__Required work__
Set down all of the records word for word.

__Exercise input__
★ ★ ★

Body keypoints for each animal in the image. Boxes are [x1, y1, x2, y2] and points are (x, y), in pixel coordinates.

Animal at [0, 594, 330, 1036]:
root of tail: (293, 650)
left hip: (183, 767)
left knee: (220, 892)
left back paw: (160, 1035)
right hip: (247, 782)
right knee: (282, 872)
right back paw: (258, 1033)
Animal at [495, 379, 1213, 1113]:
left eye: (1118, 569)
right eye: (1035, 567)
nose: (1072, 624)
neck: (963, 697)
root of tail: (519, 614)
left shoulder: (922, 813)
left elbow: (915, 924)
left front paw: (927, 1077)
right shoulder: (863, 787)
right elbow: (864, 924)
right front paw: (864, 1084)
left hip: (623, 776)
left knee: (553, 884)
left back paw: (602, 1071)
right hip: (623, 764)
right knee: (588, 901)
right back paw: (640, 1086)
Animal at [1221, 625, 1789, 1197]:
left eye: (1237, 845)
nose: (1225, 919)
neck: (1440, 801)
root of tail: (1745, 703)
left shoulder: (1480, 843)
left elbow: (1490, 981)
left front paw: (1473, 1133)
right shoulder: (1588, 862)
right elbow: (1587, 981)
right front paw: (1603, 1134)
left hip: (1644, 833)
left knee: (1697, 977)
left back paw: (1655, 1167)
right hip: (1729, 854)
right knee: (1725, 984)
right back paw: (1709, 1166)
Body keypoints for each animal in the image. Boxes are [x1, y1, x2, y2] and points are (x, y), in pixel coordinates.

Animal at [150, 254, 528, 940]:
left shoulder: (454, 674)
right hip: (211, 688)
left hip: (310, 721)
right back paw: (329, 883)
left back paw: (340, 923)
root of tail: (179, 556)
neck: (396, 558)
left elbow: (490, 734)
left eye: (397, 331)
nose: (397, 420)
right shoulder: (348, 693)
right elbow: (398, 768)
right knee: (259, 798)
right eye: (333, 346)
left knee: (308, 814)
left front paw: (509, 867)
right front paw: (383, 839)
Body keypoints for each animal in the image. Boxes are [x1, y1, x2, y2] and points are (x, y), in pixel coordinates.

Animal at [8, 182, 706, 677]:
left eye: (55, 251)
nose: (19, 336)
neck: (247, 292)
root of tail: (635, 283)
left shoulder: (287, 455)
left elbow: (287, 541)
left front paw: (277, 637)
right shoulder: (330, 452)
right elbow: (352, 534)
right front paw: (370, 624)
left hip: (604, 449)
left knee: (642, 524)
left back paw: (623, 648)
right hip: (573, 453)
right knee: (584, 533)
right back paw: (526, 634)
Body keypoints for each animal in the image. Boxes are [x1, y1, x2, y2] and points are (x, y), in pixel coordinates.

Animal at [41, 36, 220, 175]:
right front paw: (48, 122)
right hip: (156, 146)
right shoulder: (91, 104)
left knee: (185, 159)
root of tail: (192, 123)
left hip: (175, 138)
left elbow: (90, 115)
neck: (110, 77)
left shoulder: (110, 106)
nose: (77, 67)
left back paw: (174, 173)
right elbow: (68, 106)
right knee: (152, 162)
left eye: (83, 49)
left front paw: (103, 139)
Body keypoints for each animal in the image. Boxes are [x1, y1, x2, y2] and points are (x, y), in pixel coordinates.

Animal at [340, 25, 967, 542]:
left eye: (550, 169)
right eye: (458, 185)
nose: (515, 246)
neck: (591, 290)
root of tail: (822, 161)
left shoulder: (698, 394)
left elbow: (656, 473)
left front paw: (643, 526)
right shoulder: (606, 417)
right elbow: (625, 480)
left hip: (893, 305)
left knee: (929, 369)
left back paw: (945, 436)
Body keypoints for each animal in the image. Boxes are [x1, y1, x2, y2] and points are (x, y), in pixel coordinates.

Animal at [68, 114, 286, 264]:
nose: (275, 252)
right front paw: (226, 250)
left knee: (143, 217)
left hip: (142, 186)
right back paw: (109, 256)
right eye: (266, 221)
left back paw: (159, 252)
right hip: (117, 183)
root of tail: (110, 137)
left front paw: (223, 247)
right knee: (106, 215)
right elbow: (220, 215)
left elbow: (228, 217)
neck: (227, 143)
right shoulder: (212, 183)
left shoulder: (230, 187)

★ ★ ★

__Result of the task__
Body keypoints for each animal in the image. Boxes are [x1, y1, x2, y2] and points are (x, y), in pixel coordinates.

Animal at [0, 594, 330, 1036]:
root of tail: (293, 650)
left hip: (183, 767)
left knee: (220, 892)
left back paw: (160, 1035)
right hip: (247, 782)
right knee: (282, 872)
right back paw: (258, 1033)
Animal at [495, 379, 1213, 1113]:
left eye: (1118, 569)
right eye: (1035, 567)
nose: (1072, 624)
neck: (963, 697)
root of tail: (519, 614)
left shoulder: (922, 813)
left elbow: (915, 924)
left front paw: (927, 1077)
right shoulder: (863, 787)
right elbow: (864, 924)
right front paw: (864, 1084)
left hip: (623, 776)
left knee: (553, 884)
left back paw: (602, 1071)
right hip: (623, 764)
right knee: (588, 901)
right back paw: (640, 1086)
Animal at [1221, 625, 1789, 1197]:
left eye: (1237, 845)
nose: (1225, 919)
neck: (1440, 801)
root of tail: (1745, 703)
left shoulder: (1480, 843)
left elbow: (1490, 981)
left front paw: (1473, 1133)
right shoulder: (1588, 862)
right elbow: (1587, 981)
right front paw: (1603, 1134)
left hip: (1644, 833)
left knee: (1697, 977)
left back paw: (1655, 1167)
right hip: (1729, 854)
right knee: (1725, 984)
right back paw: (1709, 1166)
Body keypoints for each animal in the image. Boxes are [x1, y1, x2, y2] and points are (x, y), in pixel coordinates.

Animal at [150, 254, 528, 940]:
left shoulder: (454, 674)
right hip: (211, 688)
left hip: (310, 721)
right back paw: (329, 883)
left back paw: (340, 923)
root of tail: (179, 556)
neck: (396, 558)
left elbow: (490, 734)
left eye: (397, 331)
nose: (397, 420)
right shoulder: (348, 693)
right elbow: (398, 768)
right knee: (259, 798)
right eye: (333, 346)
left knee: (308, 814)
left front paw: (509, 867)
right front paw: (383, 839)
Body keypoints for each animal in the image. Boxes are [x1, y1, x2, y2] and points are (x, y), in pixel coordinates.

Animal at [8, 182, 706, 677]:
left eye: (55, 251)
nose: (19, 336)
neck: (247, 292)
root of tail: (635, 283)
left shoulder: (287, 455)
left elbow: (287, 541)
left front paw: (277, 637)
right shoulder: (330, 452)
right elbow: (352, 534)
right front paw: (370, 624)
left hip: (604, 449)
left knee: (642, 524)
left back paw: (623, 648)
right hip: (573, 453)
right knee: (584, 533)
right back paw: (526, 634)
Body keypoints for each animal in the image. Boxes are [x1, y1, x2, y2] and points are (x, y), in pixel coordinates.

Animal at [41, 36, 220, 175]:
right front paw: (48, 122)
right hip: (156, 146)
right shoulder: (91, 104)
left knee: (185, 159)
root of tail: (192, 123)
left hip: (175, 138)
left elbow: (90, 115)
neck: (110, 77)
left shoulder: (110, 106)
nose: (77, 67)
left back paw: (174, 173)
right elbow: (68, 106)
right knee: (152, 162)
left eye: (83, 49)
left front paw: (103, 139)
Body keypoints for each animal in the image. Boxes are [x1, y1, x2, y2] and points are (x, y), in pixel coordinates.

Animal at [340, 25, 967, 542]:
left eye: (550, 169)
right eye: (458, 185)
nose: (515, 246)
neck: (591, 290)
root of tail: (822, 161)
left shoulder: (698, 394)
left elbow: (656, 473)
left front paw: (643, 526)
right shoulder: (606, 417)
right elbow: (625, 480)
left hip: (893, 305)
left knee: (929, 369)
left back paw: (945, 436)
Body keypoints for each animal in the image. Boxes are [x1, y1, x2, y2] and points are (x, y), in pixel coordinates.

Animal at [68, 114, 286, 264]:
nose: (275, 252)
right front paw: (226, 250)
left knee: (143, 217)
left hip: (142, 186)
right back paw: (109, 256)
right eye: (266, 221)
left back paw: (159, 252)
right hip: (117, 183)
root of tail: (110, 137)
left front paw: (223, 247)
right knee: (106, 215)
right elbow: (220, 215)
left elbow: (228, 217)
neck: (227, 143)
right shoulder: (212, 183)
left shoulder: (230, 187)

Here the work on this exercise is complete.